Text shown:
____________________

Catering and Banquets: Recipe Costing
As I mentioned last post, the lectures for ‘Catering and Banquets’ are all about catering events. For our big project this class, we have to create a theoretical banquet. I already showed you my BEO (banquet event order). The next step is to write down and “cost out” the recipes. This is writing out the recipe and calculating the portion size, and then figuring out how much you need to make – in our case, the event will be for 100 people.
Say, for example, you want to have crab cakes as a passed hors d’oeuvres in the first hour of the event, along with some other little treats. (The photo is just an example, not actually a photo of something I made – unfortunately!!!) So you have a recipe, or look up a recipe, and check the yield or portions you will get. Then, you have to most likely multiply all the amounts until you get the yield you need. In our case, we will make 2 oz crab cakes, and we are assuming all 100 people will have one on average. Of course, some people will have none, and some people might have more than one, so you as the caterer have to guess how many on average you think people will eat. Keep in mind that during the one hour cocktail hour before the main banquet, they will have four hors d’oeuvres options, and also be drinking.
Here is an example of what your recipe costing sheet might look like:
You calculate the cost of the food by looking at your invoices, or checking your purveyors’ information. How much does it cost you to buy one plastic tub of mayonnaise? Then you can get the price per gallon, or per ounce, or whatever measurement you are using.
In addition, this handy little form will calculate the total cost of the recipe. The cost of the recipe is the amount of money you as the caterer pay for all the ingredients. The program also calculates the price per portion/plate. The menu price is the price you set per portion. Then, the form will tell you what percentage of the menu price the food cost is. In our example, I set the menu price as $3.00 per portion (one 2 oz crab cake with 1 tablespoon remoulade). The cost of one portion is $1.06. This means that the food cost percent is 35.3%, or, I make $1.94 of profit per crab cake. This is not pure profit, but pays for the cost of labor, cost of equipment, and other overhead costs (renting the kitchen, transportation, etc.). But, if I manage my money properly, I can make a lot of money selling crab cakes!
So, you get the idea. For every item that is on the menu, I fill in the information on the recipe costing sheet, and can then calculate the total food cost of the event, and at the same time create my purchasing list (how much of each item to buy).
The next step is to write out a production and firing schedule, which is how you will figure out how many hours it will take you to make, cook, and serve everything. Assuming the event will take place on a Saturday, you want to both make things as close to the event as possible to preserve the quality of the food, but you also can’t make everything the day of the event, so you need to make some things in advance. For example, you can make various sauces and condiments a couple of days in advance, like the remoulade for the crab cakes. You can make the crab cake batter and form the crab cakes in advance, and then cook them the day of the event, and so on. Basically, you want to do as little production as possible the day of the event, because you will need that time to prepare the freshest ingredients and set up the event.

____________________

Stored data:
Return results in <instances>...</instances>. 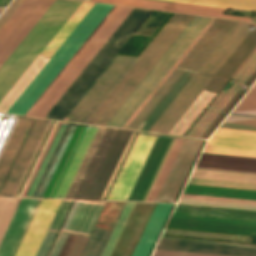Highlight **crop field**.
<instances>
[{"mask_svg": "<svg viewBox=\"0 0 256 256\" xmlns=\"http://www.w3.org/2000/svg\"><path fill=\"white\" fill-rule=\"evenodd\" d=\"M112 6L110 4H94L7 113L25 114ZM131 9L114 5L25 115L44 117ZM150 11L132 9L46 114V118L63 119Z\"/></svg>", "mask_w": 256, "mask_h": 256, "instance_id": "crop-field-1", "label": "crop field"}, {"mask_svg": "<svg viewBox=\"0 0 256 256\" xmlns=\"http://www.w3.org/2000/svg\"><path fill=\"white\" fill-rule=\"evenodd\" d=\"M138 136V135H137ZM137 138V137H136ZM157 137L139 135L107 200H126ZM172 139L158 137L127 200L141 201ZM183 141L173 139L143 200L154 201Z\"/></svg>", "mask_w": 256, "mask_h": 256, "instance_id": "crop-field-2", "label": "crop field"}, {"mask_svg": "<svg viewBox=\"0 0 256 256\" xmlns=\"http://www.w3.org/2000/svg\"><path fill=\"white\" fill-rule=\"evenodd\" d=\"M131 132L99 127L64 198L99 199Z\"/></svg>", "mask_w": 256, "mask_h": 256, "instance_id": "crop-field-3", "label": "crop field"}, {"mask_svg": "<svg viewBox=\"0 0 256 256\" xmlns=\"http://www.w3.org/2000/svg\"><path fill=\"white\" fill-rule=\"evenodd\" d=\"M193 17L175 13L86 123L105 125Z\"/></svg>", "mask_w": 256, "mask_h": 256, "instance_id": "crop-field-4", "label": "crop field"}, {"mask_svg": "<svg viewBox=\"0 0 256 256\" xmlns=\"http://www.w3.org/2000/svg\"><path fill=\"white\" fill-rule=\"evenodd\" d=\"M254 26L238 21L150 131L168 132Z\"/></svg>", "mask_w": 256, "mask_h": 256, "instance_id": "crop-field-5", "label": "crop field"}, {"mask_svg": "<svg viewBox=\"0 0 256 256\" xmlns=\"http://www.w3.org/2000/svg\"><path fill=\"white\" fill-rule=\"evenodd\" d=\"M37 199L23 198L0 244L9 256ZM42 199H38L10 256H14ZM62 200L43 199L15 256H35Z\"/></svg>", "mask_w": 256, "mask_h": 256, "instance_id": "crop-field-6", "label": "crop field"}, {"mask_svg": "<svg viewBox=\"0 0 256 256\" xmlns=\"http://www.w3.org/2000/svg\"><path fill=\"white\" fill-rule=\"evenodd\" d=\"M167 227L256 235V212L177 204Z\"/></svg>", "mask_w": 256, "mask_h": 256, "instance_id": "crop-field-7", "label": "crop field"}, {"mask_svg": "<svg viewBox=\"0 0 256 256\" xmlns=\"http://www.w3.org/2000/svg\"><path fill=\"white\" fill-rule=\"evenodd\" d=\"M211 18L195 16L127 100L107 122V126L122 128L141 103L151 93L182 53L192 43Z\"/></svg>", "mask_w": 256, "mask_h": 256, "instance_id": "crop-field-8", "label": "crop field"}, {"mask_svg": "<svg viewBox=\"0 0 256 256\" xmlns=\"http://www.w3.org/2000/svg\"><path fill=\"white\" fill-rule=\"evenodd\" d=\"M36 122L18 156V159L0 193V196H13L31 158L50 121L38 120ZM33 119L21 118L9 138V141L0 157V187L9 171V168L21 146V143L32 123Z\"/></svg>", "mask_w": 256, "mask_h": 256, "instance_id": "crop-field-9", "label": "crop field"}, {"mask_svg": "<svg viewBox=\"0 0 256 256\" xmlns=\"http://www.w3.org/2000/svg\"><path fill=\"white\" fill-rule=\"evenodd\" d=\"M105 202L76 200L62 228L90 234ZM63 229L49 256H80L89 235Z\"/></svg>", "mask_w": 256, "mask_h": 256, "instance_id": "crop-field-10", "label": "crop field"}, {"mask_svg": "<svg viewBox=\"0 0 256 256\" xmlns=\"http://www.w3.org/2000/svg\"><path fill=\"white\" fill-rule=\"evenodd\" d=\"M135 60L115 56L63 120L85 123Z\"/></svg>", "mask_w": 256, "mask_h": 256, "instance_id": "crop-field-11", "label": "crop field"}, {"mask_svg": "<svg viewBox=\"0 0 256 256\" xmlns=\"http://www.w3.org/2000/svg\"><path fill=\"white\" fill-rule=\"evenodd\" d=\"M55 0H24L0 29V66Z\"/></svg>", "mask_w": 256, "mask_h": 256, "instance_id": "crop-field-12", "label": "crop field"}, {"mask_svg": "<svg viewBox=\"0 0 256 256\" xmlns=\"http://www.w3.org/2000/svg\"><path fill=\"white\" fill-rule=\"evenodd\" d=\"M256 47L255 49L251 52V54L246 58V60L242 63V65L238 68V70L233 74L232 79L236 80L234 82V84L236 83V85L233 87V89L230 91V93L227 95L226 93L231 89V87L234 85H232L228 91L226 93H222V91L218 94V96L213 100V102L210 104V106L205 110V112L200 116V118L196 121V123L191 127V129L186 133L185 136H187L191 130L196 126V124L200 121V119L204 116V114L209 110H210L205 114V116L201 119V121L197 124V126L193 129V131L188 135V136H192L196 130L200 127V125L204 122V120L208 117V115L213 111V109L217 106V104L221 101V99L225 96V94L227 95L226 98L221 102V104L215 109V111L209 116V118L204 122V124L198 129V131L194 134L195 137L199 136V134L204 130V128L209 124V122L213 119V117L218 113V111L222 108V106L226 103V101L230 98V96L235 92H236L231 96V98L227 101V103L223 106V108L219 111V113L214 117V119L210 122V124L206 127V129L202 132V134L199 136L200 138H202L205 133L210 129V127L215 123V121L219 118V116L224 112V110L229 106V104L234 100V98L238 95V93L241 91V93L239 94V96L235 99V101L230 105V107L224 112V114L218 119V121L213 125V127L207 132V134L204 136V138H208L209 135L214 131V129L219 125V123L224 119V117L226 116V113L230 110V108L237 102V100L243 95V93L245 92V90L241 89V85L243 83H246L248 85H252L253 82L256 80V75L251 79V81L248 83V81L250 80V78L255 74L256 72V61L253 63V65L248 69V71L243 75V77L241 79H239L241 77V75L246 71V69L251 65V63L255 60L256 58ZM255 54V55H254ZM254 55V56H253ZM253 56V57H252ZM252 57V59H251ZM251 59V60H250ZM250 60V61H249ZM249 61V62H248ZM248 62V64H247ZM247 64V65H246ZM246 65V66H245ZM245 66V67H244ZM244 67V68H243ZM243 68V70H242ZM255 68V69H254ZM254 69V70H253ZM242 70V71H241ZM253 70V71H252ZM241 71V72H240ZM252 71V73H251ZM240 72V73H239ZM239 73V74H238ZM251 73V74H250ZM238 74V76H237ZM250 74V75H249ZM249 75V76H248ZM237 76V77H236ZM248 76V77H247ZM236 77V78H235ZM247 77V79H246ZM246 79V80H245ZM245 80V81H244Z\"/></svg>", "mask_w": 256, "mask_h": 256, "instance_id": "crop-field-13", "label": "crop field"}, {"mask_svg": "<svg viewBox=\"0 0 256 256\" xmlns=\"http://www.w3.org/2000/svg\"><path fill=\"white\" fill-rule=\"evenodd\" d=\"M183 193L256 200V191L187 184ZM183 194L182 197L256 204V201ZM181 198L179 203L256 210V205Z\"/></svg>", "mask_w": 256, "mask_h": 256, "instance_id": "crop-field-14", "label": "crop field"}, {"mask_svg": "<svg viewBox=\"0 0 256 256\" xmlns=\"http://www.w3.org/2000/svg\"><path fill=\"white\" fill-rule=\"evenodd\" d=\"M203 152L256 157V131L218 128Z\"/></svg>", "mask_w": 256, "mask_h": 256, "instance_id": "crop-field-15", "label": "crop field"}, {"mask_svg": "<svg viewBox=\"0 0 256 256\" xmlns=\"http://www.w3.org/2000/svg\"><path fill=\"white\" fill-rule=\"evenodd\" d=\"M203 141L186 138L155 201L173 202Z\"/></svg>", "mask_w": 256, "mask_h": 256, "instance_id": "crop-field-16", "label": "crop field"}, {"mask_svg": "<svg viewBox=\"0 0 256 256\" xmlns=\"http://www.w3.org/2000/svg\"><path fill=\"white\" fill-rule=\"evenodd\" d=\"M125 203H124V205H125ZM135 203L136 202H127L125 207L123 205L124 209L122 207L123 211L121 209L122 213L120 211L121 215L119 213L120 217L118 215L119 219L117 217V219H118V221L116 219L117 223L115 221L116 226H115V223L112 228L95 226L86 245H85V248H84L81 256H100L104 249V246H105V244L115 226V228L105 246V249L101 255V256H110Z\"/></svg>", "mask_w": 256, "mask_h": 256, "instance_id": "crop-field-17", "label": "crop field"}, {"mask_svg": "<svg viewBox=\"0 0 256 256\" xmlns=\"http://www.w3.org/2000/svg\"><path fill=\"white\" fill-rule=\"evenodd\" d=\"M156 249L182 252L226 255V256H256L255 247L175 240L161 238Z\"/></svg>", "mask_w": 256, "mask_h": 256, "instance_id": "crop-field-18", "label": "crop field"}, {"mask_svg": "<svg viewBox=\"0 0 256 256\" xmlns=\"http://www.w3.org/2000/svg\"><path fill=\"white\" fill-rule=\"evenodd\" d=\"M91 1L159 9V10H167V11H175V12H183V13H191V14H199V15H207V16H215V17H223V18H231V19H239V20H247V21L251 20V18H248V17L223 15L225 9H222V8L182 4V3L159 1V0H91Z\"/></svg>", "mask_w": 256, "mask_h": 256, "instance_id": "crop-field-19", "label": "crop field"}, {"mask_svg": "<svg viewBox=\"0 0 256 256\" xmlns=\"http://www.w3.org/2000/svg\"><path fill=\"white\" fill-rule=\"evenodd\" d=\"M195 168L256 174V158L202 153Z\"/></svg>", "mask_w": 256, "mask_h": 256, "instance_id": "crop-field-20", "label": "crop field"}, {"mask_svg": "<svg viewBox=\"0 0 256 256\" xmlns=\"http://www.w3.org/2000/svg\"><path fill=\"white\" fill-rule=\"evenodd\" d=\"M246 37L238 49L233 53L225 65L220 69L212 81L207 85L206 89L218 92L229 77L234 73L238 66L248 56L252 49L256 46V26Z\"/></svg>", "mask_w": 256, "mask_h": 256, "instance_id": "crop-field-21", "label": "crop field"}, {"mask_svg": "<svg viewBox=\"0 0 256 256\" xmlns=\"http://www.w3.org/2000/svg\"><path fill=\"white\" fill-rule=\"evenodd\" d=\"M172 205L157 204L132 256H148Z\"/></svg>", "mask_w": 256, "mask_h": 256, "instance_id": "crop-field-22", "label": "crop field"}, {"mask_svg": "<svg viewBox=\"0 0 256 256\" xmlns=\"http://www.w3.org/2000/svg\"><path fill=\"white\" fill-rule=\"evenodd\" d=\"M57 122L20 197H30L65 126Z\"/></svg>", "mask_w": 256, "mask_h": 256, "instance_id": "crop-field-23", "label": "crop field"}, {"mask_svg": "<svg viewBox=\"0 0 256 256\" xmlns=\"http://www.w3.org/2000/svg\"><path fill=\"white\" fill-rule=\"evenodd\" d=\"M86 128V125H77L42 197H53Z\"/></svg>", "mask_w": 256, "mask_h": 256, "instance_id": "crop-field-24", "label": "crop field"}, {"mask_svg": "<svg viewBox=\"0 0 256 256\" xmlns=\"http://www.w3.org/2000/svg\"><path fill=\"white\" fill-rule=\"evenodd\" d=\"M94 3L82 1L77 9L72 13L68 20L63 24L59 31L54 35L46 47L41 51L40 55L50 58L60 44L70 34L74 27L79 23L83 16L93 6Z\"/></svg>", "mask_w": 256, "mask_h": 256, "instance_id": "crop-field-25", "label": "crop field"}, {"mask_svg": "<svg viewBox=\"0 0 256 256\" xmlns=\"http://www.w3.org/2000/svg\"><path fill=\"white\" fill-rule=\"evenodd\" d=\"M77 124L68 123L32 196L41 197Z\"/></svg>", "mask_w": 256, "mask_h": 256, "instance_id": "crop-field-26", "label": "crop field"}, {"mask_svg": "<svg viewBox=\"0 0 256 256\" xmlns=\"http://www.w3.org/2000/svg\"><path fill=\"white\" fill-rule=\"evenodd\" d=\"M97 128H93V127H88L55 195L53 198H63L80 163H81V160L96 132Z\"/></svg>", "mask_w": 256, "mask_h": 256, "instance_id": "crop-field-27", "label": "crop field"}, {"mask_svg": "<svg viewBox=\"0 0 256 256\" xmlns=\"http://www.w3.org/2000/svg\"><path fill=\"white\" fill-rule=\"evenodd\" d=\"M73 200H63L50 227L58 230ZM49 229L36 256H46L58 231Z\"/></svg>", "mask_w": 256, "mask_h": 256, "instance_id": "crop-field-28", "label": "crop field"}, {"mask_svg": "<svg viewBox=\"0 0 256 256\" xmlns=\"http://www.w3.org/2000/svg\"><path fill=\"white\" fill-rule=\"evenodd\" d=\"M191 177L256 183V175L194 169Z\"/></svg>", "mask_w": 256, "mask_h": 256, "instance_id": "crop-field-29", "label": "crop field"}, {"mask_svg": "<svg viewBox=\"0 0 256 256\" xmlns=\"http://www.w3.org/2000/svg\"><path fill=\"white\" fill-rule=\"evenodd\" d=\"M182 3L214 6V7H230L256 11V0H167Z\"/></svg>", "mask_w": 256, "mask_h": 256, "instance_id": "crop-field-30", "label": "crop field"}, {"mask_svg": "<svg viewBox=\"0 0 256 256\" xmlns=\"http://www.w3.org/2000/svg\"><path fill=\"white\" fill-rule=\"evenodd\" d=\"M22 198L0 197V241Z\"/></svg>", "mask_w": 256, "mask_h": 256, "instance_id": "crop-field-31", "label": "crop field"}, {"mask_svg": "<svg viewBox=\"0 0 256 256\" xmlns=\"http://www.w3.org/2000/svg\"><path fill=\"white\" fill-rule=\"evenodd\" d=\"M231 113L256 115V83L233 109Z\"/></svg>", "mask_w": 256, "mask_h": 256, "instance_id": "crop-field-32", "label": "crop field"}, {"mask_svg": "<svg viewBox=\"0 0 256 256\" xmlns=\"http://www.w3.org/2000/svg\"><path fill=\"white\" fill-rule=\"evenodd\" d=\"M188 183L256 190V184H249V183L216 181V180L195 179V178H190Z\"/></svg>", "mask_w": 256, "mask_h": 256, "instance_id": "crop-field-33", "label": "crop field"}, {"mask_svg": "<svg viewBox=\"0 0 256 256\" xmlns=\"http://www.w3.org/2000/svg\"><path fill=\"white\" fill-rule=\"evenodd\" d=\"M224 122L256 125V118L227 116V118L224 120Z\"/></svg>", "mask_w": 256, "mask_h": 256, "instance_id": "crop-field-34", "label": "crop field"}, {"mask_svg": "<svg viewBox=\"0 0 256 256\" xmlns=\"http://www.w3.org/2000/svg\"><path fill=\"white\" fill-rule=\"evenodd\" d=\"M153 256H215V255H204V254H193V253L155 250Z\"/></svg>", "mask_w": 256, "mask_h": 256, "instance_id": "crop-field-35", "label": "crop field"}, {"mask_svg": "<svg viewBox=\"0 0 256 256\" xmlns=\"http://www.w3.org/2000/svg\"><path fill=\"white\" fill-rule=\"evenodd\" d=\"M220 127L235 128V129H246V130H256V126L228 124V123H222Z\"/></svg>", "mask_w": 256, "mask_h": 256, "instance_id": "crop-field-36", "label": "crop field"}, {"mask_svg": "<svg viewBox=\"0 0 256 256\" xmlns=\"http://www.w3.org/2000/svg\"><path fill=\"white\" fill-rule=\"evenodd\" d=\"M228 93H229V92H228ZM228 93H227V94H228ZM224 98H225V97H224ZM224 98H223V99H224ZM218 105H219V104H218ZM204 129H205V128H204ZM191 131H192V130H191ZM200 134H201V133H200ZM200 134H199V135H200Z\"/></svg>", "mask_w": 256, "mask_h": 256, "instance_id": "crop-field-37", "label": "crop field"}]
</instances>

____________________

Complete the following:
A: Transcribe the recipe costing text from "In addition, this" to "selling crab cakes!".
B: In the recipe costing text, what food cost percentage results for one crab cake portion?
The listing comes from a separate source.

Full solutions:
A:
In addition, this handy little form will calculate the total cost of the recipe. The cost of the recipe is the amount of money you as the caterer pay for all the ingredients. The program also calculates the price per portion/plate. The menu price is the price you set per portion. Then, the form will tell you what percentage of the menu price the food cost is. In our example, I set the menu price as $3.00 per portion (one 2 oz crab cake with 1 tablespoon remoulade). The cost of one portion is $1.06. This means that the food cost percent is 35.3%, or, I make $1.94 of profit per crab cake. This is not pure profit, but pays for the cost of labor, cost of equipment, and other overhead costs (renting the kitchen, transportation, etc.). But, if I manage my money properly, I can make a lot of money selling crab cakes!

B: 35.3%